Higher tax allowance does little for low earners – as little as 15% benefit will go to lowest-income half of the population
Responding today to the Prime Minister’s speech at the Conservative Conference, Alison Garnham, Chief Executive of Child Poverty Action Group, said:
“What was missing in the PM’s speech was any recognition that independent projections show that child poverty rates are set to soar.
“We know that raising the personal tax allowance is an ineffective way of supporting low paid families. Independent analysis shows that just 15% of the £12 billion required to raise the PTA to £12,500 would go to working families in the lowest-income half of the population.(1) Many simply don’t earn enough to benefit from this policy, and those that do just see their benefits and tax credits withdrawn as their incomes rise.
“When two thirds of poor children come from working families, they and their families deserve better than this.
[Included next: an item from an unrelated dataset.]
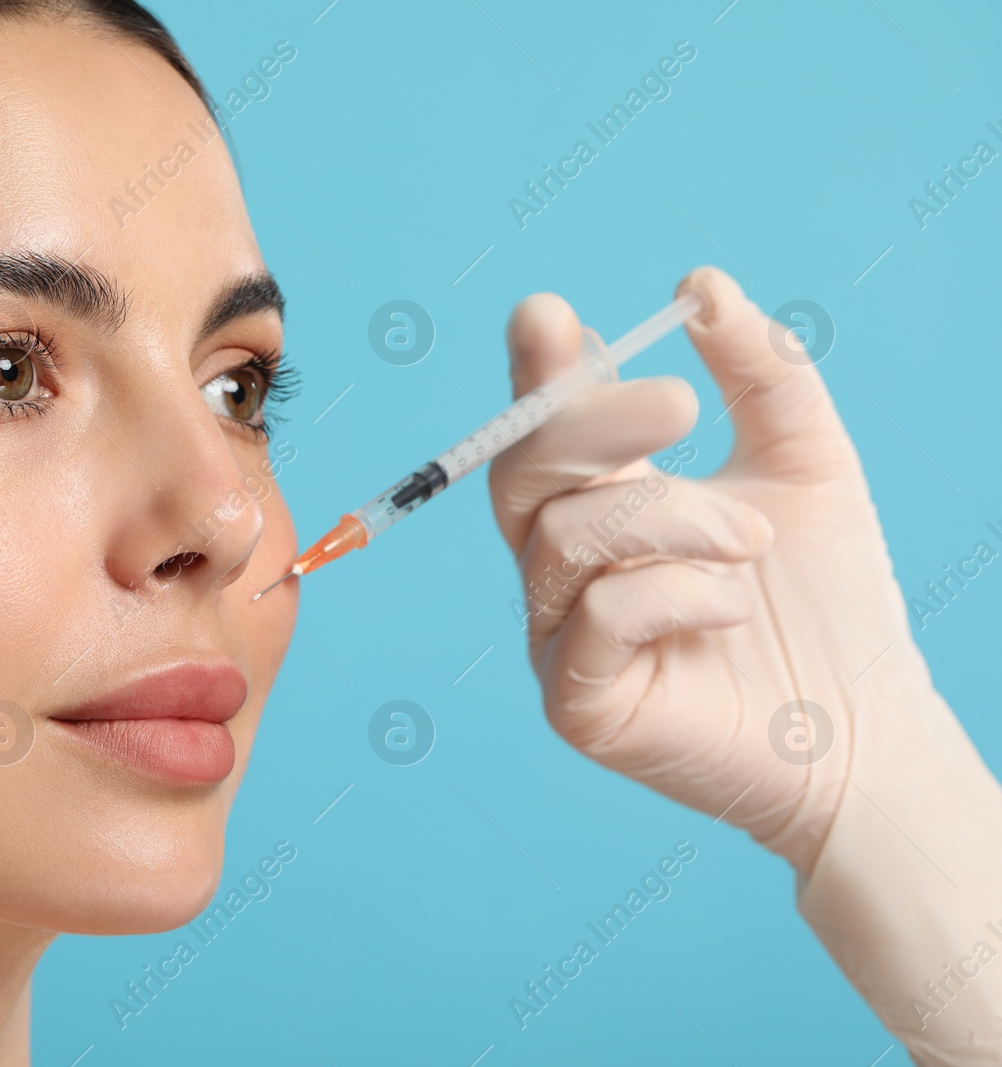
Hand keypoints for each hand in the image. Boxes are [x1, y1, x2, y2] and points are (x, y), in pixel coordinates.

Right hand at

As the IFS has pointed out, rather than raise the tax allowance or introducing a new 10p tax band, the next government could provide more effective help for the low paid at a significantly lower cost by investing in tax credits and universal credit.”
Notes to Editors
(1). For IFS analysis on increasing the personal tax allowance to £12500, please see page 155 of http://www.ifs.org.uk/budgets/gb2014/gb2014_ch7.pdf
Overall, the numbers underlying Figure 7.4 imply that 69% (£8.4 billion) of the £12.2 billion per year giveaway would go to working families in the top half of the income distribution, and a further 16% (£1.9 billion) would go to non-working families (mostly pensioners). Just 15% (£1.9 billion) would go to working families in the lowest-income half of the population.
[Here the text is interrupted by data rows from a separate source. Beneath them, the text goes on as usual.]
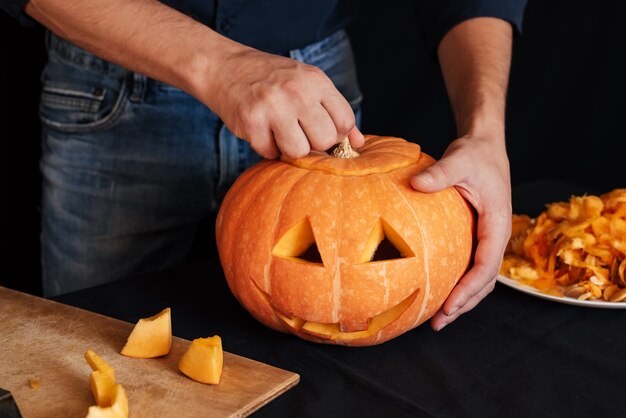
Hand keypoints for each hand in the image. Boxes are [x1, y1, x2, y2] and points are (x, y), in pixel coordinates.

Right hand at [204, 47, 363, 158]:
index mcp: (316, 81)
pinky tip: (261, 131)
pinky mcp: (251, 122)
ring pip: (299, 151)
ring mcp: (273, 107)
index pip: (345, 121)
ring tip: (280, 132)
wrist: (224, 67)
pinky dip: (266, 148)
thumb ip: (335, 112)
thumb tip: (359, 143)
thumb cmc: (271, 79)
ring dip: (289, 149)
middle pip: (325, 140)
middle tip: (299, 132)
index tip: (321, 130)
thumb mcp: (308, 84)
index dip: (336, 134)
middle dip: (313, 144)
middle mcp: (297, 91)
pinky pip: (271, 153)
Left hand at [410, 134, 511, 330]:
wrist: (484, 146)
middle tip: (438, 322)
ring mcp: (486, 238)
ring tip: (437, 319)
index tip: (449, 305)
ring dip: (462, 299)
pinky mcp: (476, 236)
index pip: (486, 265)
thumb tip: (415, 183)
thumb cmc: (474, 154)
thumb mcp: (458, 160)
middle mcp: (495, 235)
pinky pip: (469, 265)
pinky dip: (456, 282)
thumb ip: (440, 173)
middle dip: (464, 303)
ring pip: (478, 278)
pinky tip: (436, 291)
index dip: (469, 288)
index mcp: (497, 224)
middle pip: (484, 281)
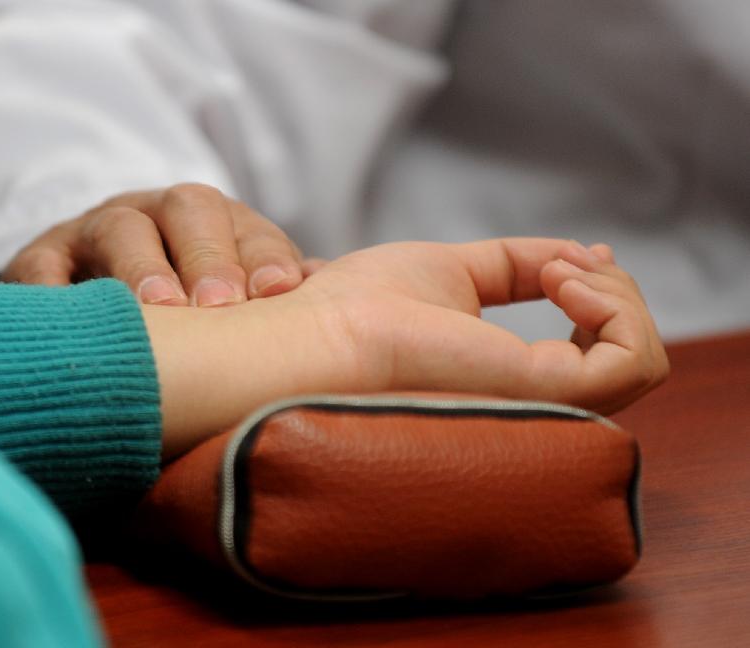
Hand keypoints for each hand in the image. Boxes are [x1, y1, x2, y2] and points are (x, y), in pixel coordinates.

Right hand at [1, 183, 313, 305]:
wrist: (89, 277)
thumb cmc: (181, 297)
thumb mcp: (228, 292)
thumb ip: (274, 294)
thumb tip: (333, 300)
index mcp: (215, 224)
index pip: (249, 230)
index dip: (266, 259)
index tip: (281, 294)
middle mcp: (159, 216)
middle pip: (189, 210)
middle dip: (209, 256)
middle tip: (221, 305)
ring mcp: (98, 232)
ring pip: (122, 229)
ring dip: (142, 267)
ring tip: (161, 310)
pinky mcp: (43, 258)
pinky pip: (42, 265)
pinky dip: (53, 289)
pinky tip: (71, 315)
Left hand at [144, 238, 668, 456]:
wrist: (325, 334)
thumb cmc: (364, 307)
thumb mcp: (456, 269)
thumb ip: (520, 266)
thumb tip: (584, 256)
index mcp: (510, 378)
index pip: (596, 354)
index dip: (602, 299)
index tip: (570, 264)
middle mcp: (533, 403)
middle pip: (630, 356)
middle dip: (617, 293)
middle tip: (564, 267)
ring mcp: (543, 405)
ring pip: (644, 359)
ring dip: (622, 296)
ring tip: (563, 273)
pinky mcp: (545, 394)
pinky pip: (634, 359)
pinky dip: (617, 308)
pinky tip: (564, 283)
- CPAG is the leading charity campaigning for the abolition of child poverty in the UK and for a better deal for low-income families and children.
- CPAG is the host organisation for the Campaign to End Child Poverty coalition, which has members from across civil society including children’s charities, faith groups, unions and other civic sector organisation, united in their campaigning for public and political commitment to ensure the goal of ending child poverty by 2020 is met.